Top gaming studios Electronic Arts and Activision Blizzard are members of a group of major companies that see company insiders turn major profits while the firm participates in buyback initiatives. A new investigation by The Washington Post finds that officials will allegedly sell their own shares in the aftermath of buyback announcements for rates far higher than were possible a few days earlier. The report by The Washington Post does specify that according to the rules set by the Securities and Exchange Commission, “insider trading” is allowed during buyback phases.
According to the report, one of the most telling examples of the practice allegedly comes from Activision Blizzard, publishers of several games including the mobile mega-hit Candy Crush and the Call of Duty franchise. In February 2017, Activision Blizzard announced a $1 billion buyback program. The announcement went out on February 9th, and by the 17th five prominent Activision officials had allegedly, according to their SEC filings, collectively sold shares for a total over $430 million.
One major insider participating in the trading during buyback was allegedly CEO Robert “Bobby” Kotick, who, according to the report, sold nearly four million shares for slightly over $180 million on February 10th, just one day after the buyback announcement. The price is approximately 15% higher than the stock would have been valued at prior to the news. Brian Kelly, Kotick’s business partner and chairman of the board, also allegedly sold five million shares for $230 million.
At no point during the buyback program did Activision repurchase its shares. Previously in February 2015, Activision Blizzard announced a buyback program at $750 million, also without repurchased shares.
Activision Blizzard issued a statement to The Washington Post stating that their actions were not improper or illegal, and explained that company insiders will sell shares after buyback announcements because the quarterly window allows employees to trade if they want to. This window typically lines up with the company’s earnings reports, issued annually. Activision’s statement also stresses that Kotick “and other officers and directors continued to own millions of shares, ensuring the alignment of their interests with the rest of our shareholders.”
The statement from Activision Blizzard continues: “Consistent with common practice, we don’t comment on why we purchase or do not purchase shares, but it is completely incorrect and irresponsible to asset that our Board of Directors’ authorisations were entered into for any improper purpose.”

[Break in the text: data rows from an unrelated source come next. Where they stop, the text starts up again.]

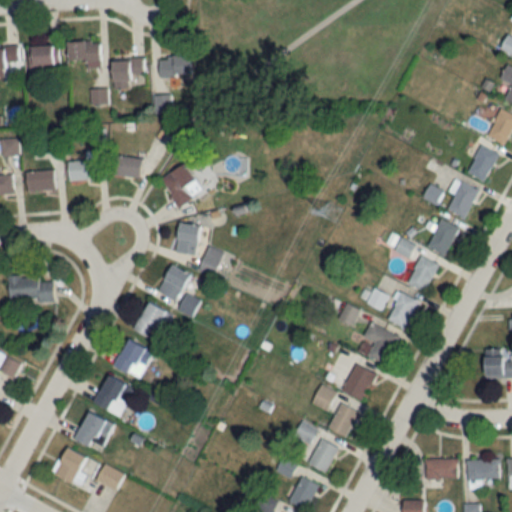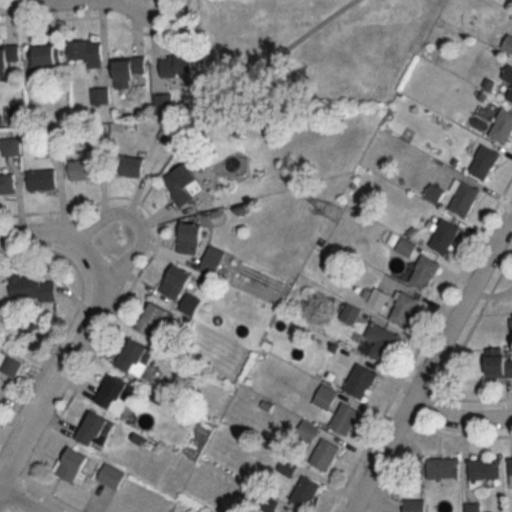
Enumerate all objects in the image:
road: (86, 1)
building: (507, 44)
building: (83, 53)
building: (42, 57)
building: (7, 58)
building: (174, 66)
building: (125, 72)
building: (507, 81)
road: (219, 89)
building: (161, 104)
building: (500, 126)
building: (9, 147)
building: (481, 163)
building: (125, 166)
building: (82, 168)
building: (40, 180)
building: (6, 184)
building: (180, 184)
building: (432, 194)
building: (460, 198)
power tower: (333, 214)
road: (139, 225)
road: (46, 235)
building: (441, 237)
building: (186, 238)
building: (403, 246)
building: (209, 260)
building: (421, 272)
building: (172, 282)
building: (30, 288)
building: (376, 297)
building: (401, 309)
building: (151, 319)
building: (376, 342)
building: (132, 358)
building: (497, 362)
building: (9, 363)
road: (431, 366)
road: (57, 368)
building: (358, 381)
building: (112, 395)
building: (323, 396)
road: (460, 418)
building: (342, 419)
building: (92, 431)
building: (321, 454)
building: (70, 465)
building: (285, 467)
building: (440, 467)
building: (483, 468)
building: (509, 473)
building: (109, 476)
building: (302, 491)
road: (15, 503)
building: (412, 505)
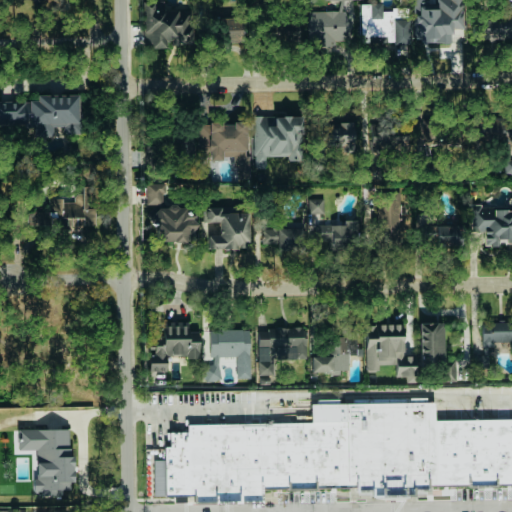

Electronic Arts, or EA, was also included in The Washington Post’s report on buyback programs and insider’s stock sales. EA also announced a buyback program in 2017, and within a period of 23 days CEO Andrew Wilson allegedly sold shares at a rate 12% to 19% higher than would have been possible before the announcement, generating a profit of $2.1 million.
EA spokesperson John Reseburg explained to The Washington Post that Wilson’s stock sales were sold as part of a prearranged trading program, and the sales were conducted “without his direct input.” Reseburg, echoing Activision Blizzard’s statement, also emphasized that none of the sales were in violation of the SEC’s rules.